■ **Dataset records**
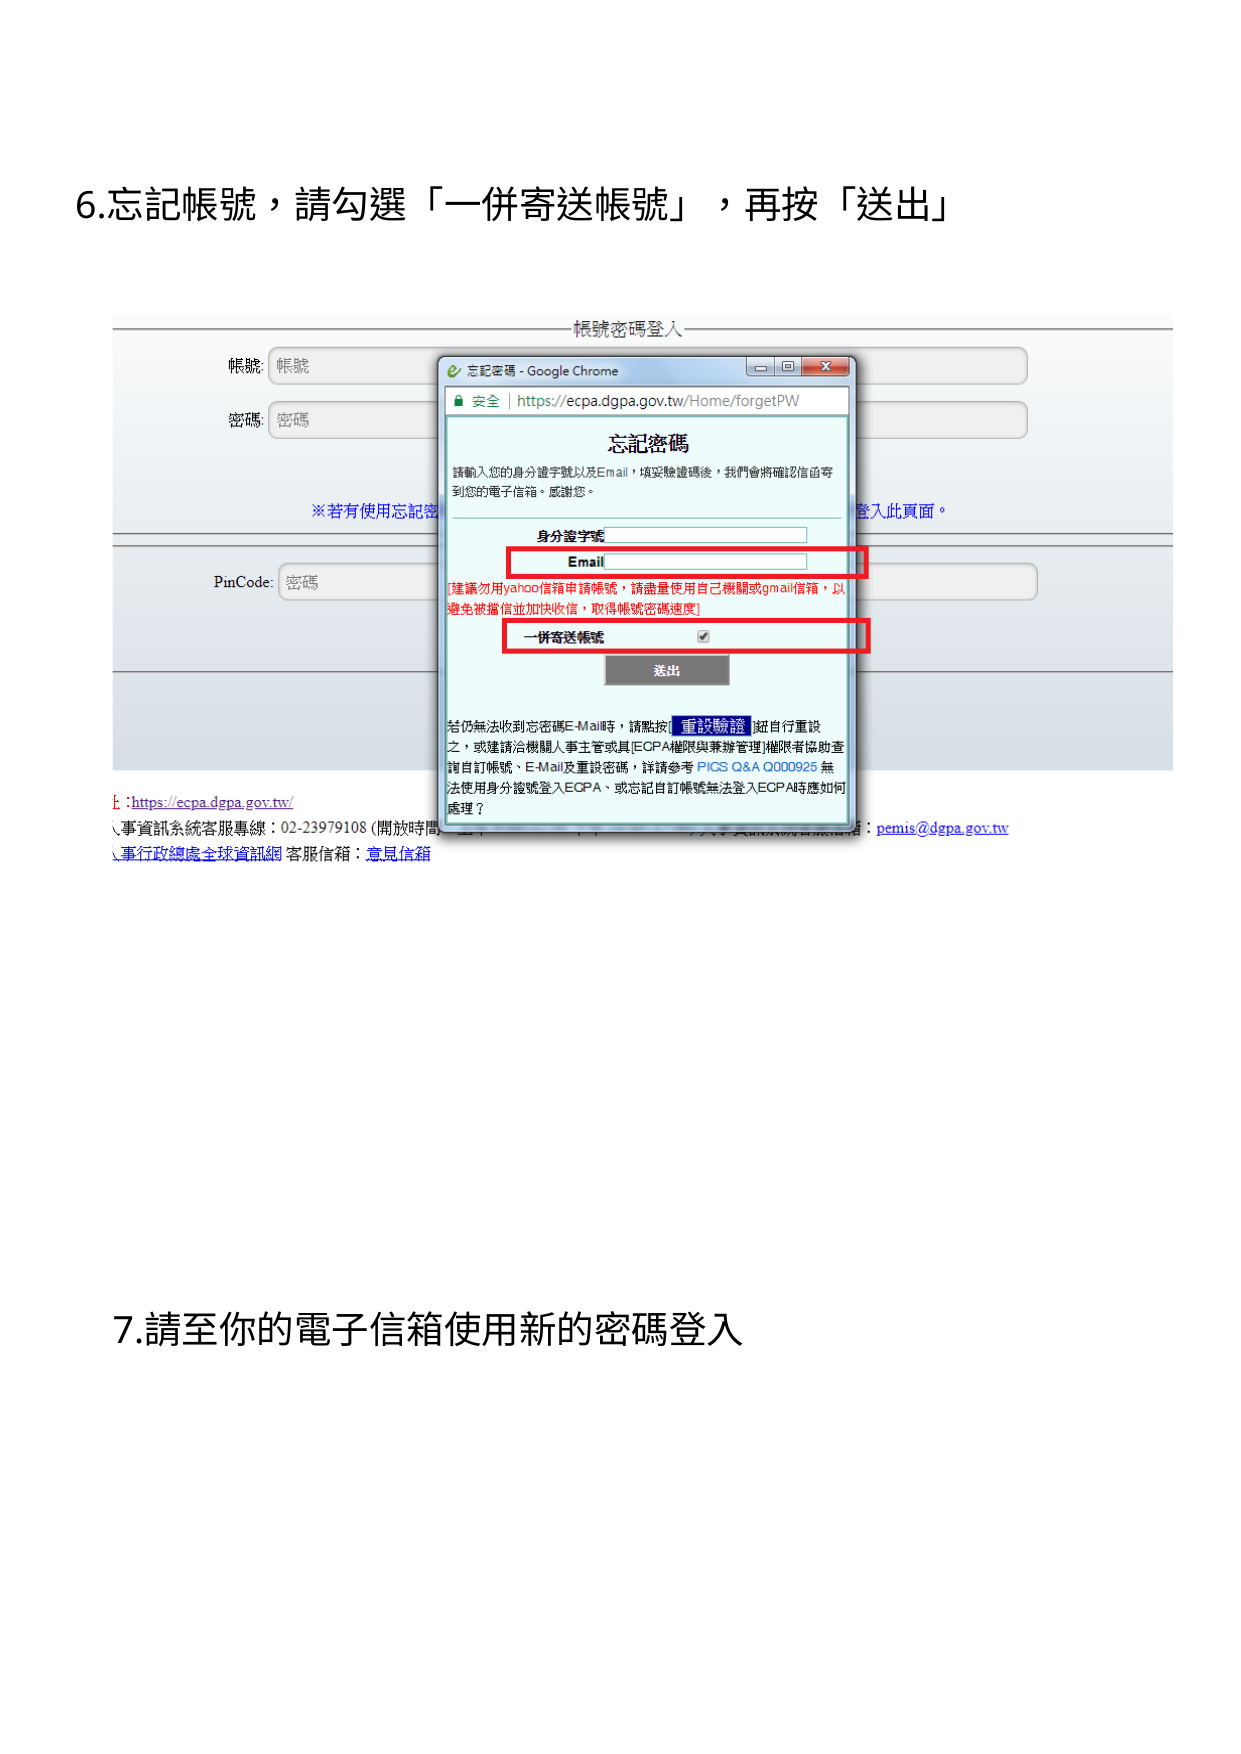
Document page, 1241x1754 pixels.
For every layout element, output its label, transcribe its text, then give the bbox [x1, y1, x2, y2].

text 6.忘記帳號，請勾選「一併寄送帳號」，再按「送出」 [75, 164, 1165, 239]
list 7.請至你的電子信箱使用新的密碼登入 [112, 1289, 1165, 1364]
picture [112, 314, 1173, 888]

--

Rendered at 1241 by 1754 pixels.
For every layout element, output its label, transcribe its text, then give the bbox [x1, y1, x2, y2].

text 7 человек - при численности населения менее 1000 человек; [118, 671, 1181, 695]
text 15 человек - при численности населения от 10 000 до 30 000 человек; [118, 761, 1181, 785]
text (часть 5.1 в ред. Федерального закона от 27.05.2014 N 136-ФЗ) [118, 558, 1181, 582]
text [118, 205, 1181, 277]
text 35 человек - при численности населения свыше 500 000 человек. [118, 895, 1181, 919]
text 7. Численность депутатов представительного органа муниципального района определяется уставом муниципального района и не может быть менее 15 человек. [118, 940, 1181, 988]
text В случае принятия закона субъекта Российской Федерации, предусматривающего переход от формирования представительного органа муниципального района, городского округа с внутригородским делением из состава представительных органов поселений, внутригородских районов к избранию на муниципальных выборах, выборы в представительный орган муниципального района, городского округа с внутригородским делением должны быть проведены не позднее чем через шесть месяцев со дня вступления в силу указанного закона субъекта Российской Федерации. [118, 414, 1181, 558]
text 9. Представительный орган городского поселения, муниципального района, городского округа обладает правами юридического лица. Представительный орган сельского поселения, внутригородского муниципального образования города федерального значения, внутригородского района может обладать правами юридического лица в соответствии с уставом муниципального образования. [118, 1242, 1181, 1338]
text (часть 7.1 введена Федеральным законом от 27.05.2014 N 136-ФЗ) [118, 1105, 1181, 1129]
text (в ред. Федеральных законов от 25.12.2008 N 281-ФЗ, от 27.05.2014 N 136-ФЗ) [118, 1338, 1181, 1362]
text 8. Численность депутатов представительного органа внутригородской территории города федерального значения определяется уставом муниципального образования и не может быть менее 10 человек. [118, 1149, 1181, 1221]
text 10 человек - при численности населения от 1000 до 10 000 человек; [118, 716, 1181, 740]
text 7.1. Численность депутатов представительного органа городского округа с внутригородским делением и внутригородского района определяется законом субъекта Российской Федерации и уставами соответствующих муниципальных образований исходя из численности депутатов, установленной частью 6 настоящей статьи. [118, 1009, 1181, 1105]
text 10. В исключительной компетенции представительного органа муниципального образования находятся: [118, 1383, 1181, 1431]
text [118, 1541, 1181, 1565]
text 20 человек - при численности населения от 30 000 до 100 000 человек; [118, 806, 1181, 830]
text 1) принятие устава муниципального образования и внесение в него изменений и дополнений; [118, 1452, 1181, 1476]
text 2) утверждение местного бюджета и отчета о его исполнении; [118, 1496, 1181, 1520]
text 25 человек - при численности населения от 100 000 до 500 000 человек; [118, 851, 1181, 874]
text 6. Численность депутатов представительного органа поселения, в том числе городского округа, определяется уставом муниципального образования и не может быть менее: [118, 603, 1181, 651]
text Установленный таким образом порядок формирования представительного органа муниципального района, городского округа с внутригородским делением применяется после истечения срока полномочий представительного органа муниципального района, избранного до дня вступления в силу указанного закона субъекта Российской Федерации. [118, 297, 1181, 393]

■ **Try it**
Copy out each line in the preceding records that contains "pixels".

■ **Reply**
Document page, 1241x1754 pixels.
Rendered at 1241 by 1754 pixels.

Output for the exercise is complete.